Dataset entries
= = = =

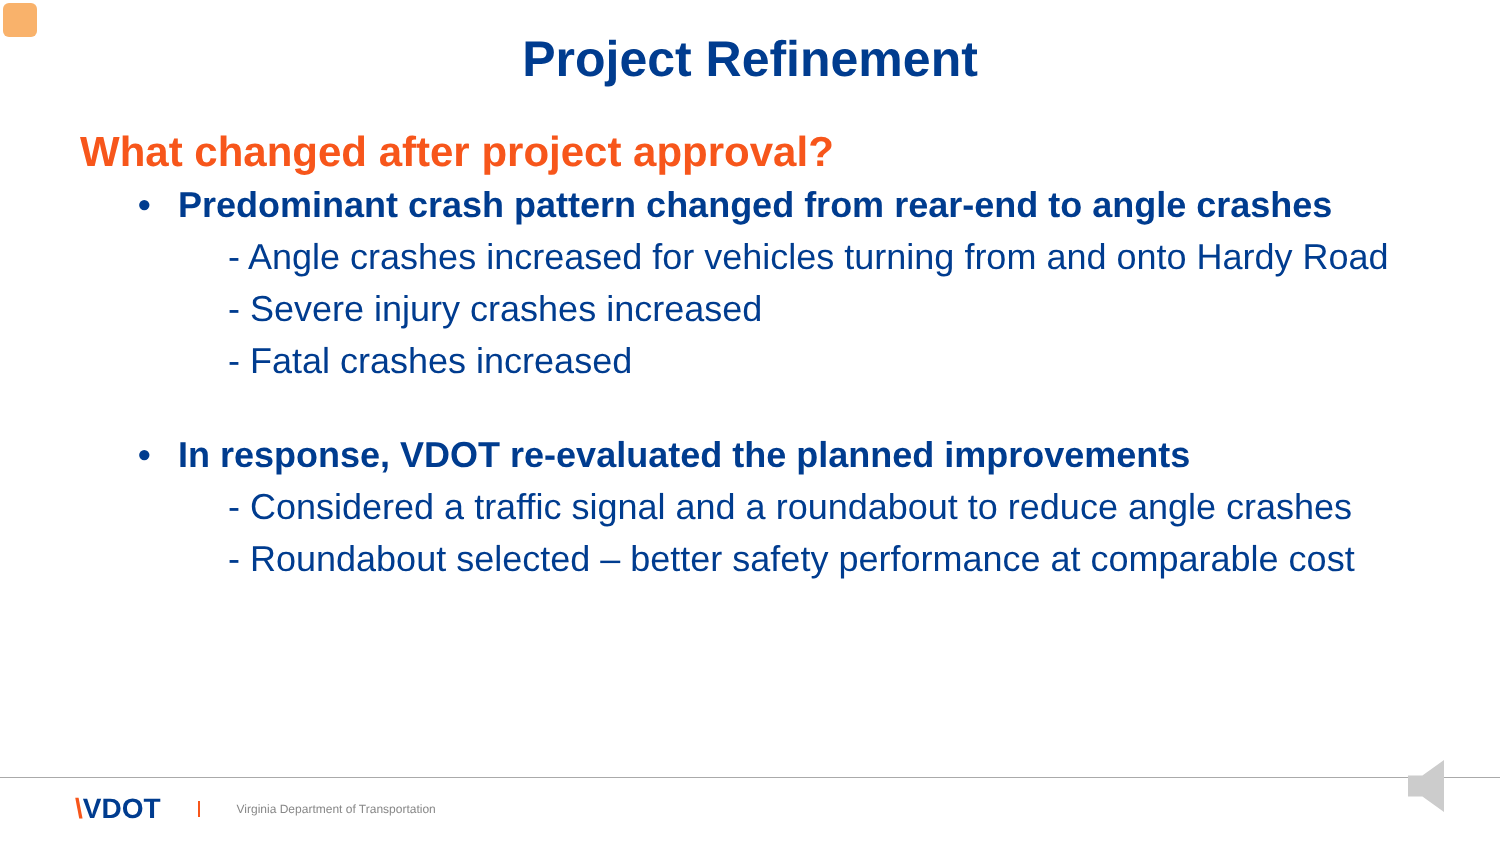Project Refinement
What changed after project approval?
• Predominant crash pattern changed from rear-end to angle crashes
- Angle crashes increased for vehicles turning from and onto Hardy Road
- Severe injury crashes increased
- Fatal crashes increased
• In response, VDOT re-evaluated the planned improvements
- Considered a traffic signal and a roundabout to reduce angle crashes
- Roundabout selected – better safety performance at comparable cost
\VDOT Virginia Department of Transportation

= = = =

### Try it
Return the line that contains "the planned improvements", along with every line after it in the data above, exactly and with nothing else.

### Answer box
• In response, VDOT re-evaluated the planned improvements
- Considered a traffic signal and a roundabout to reduce angle crashes
- Roundabout selected – better safety performance at comparable cost
\VDOT Virginia Department of Transportation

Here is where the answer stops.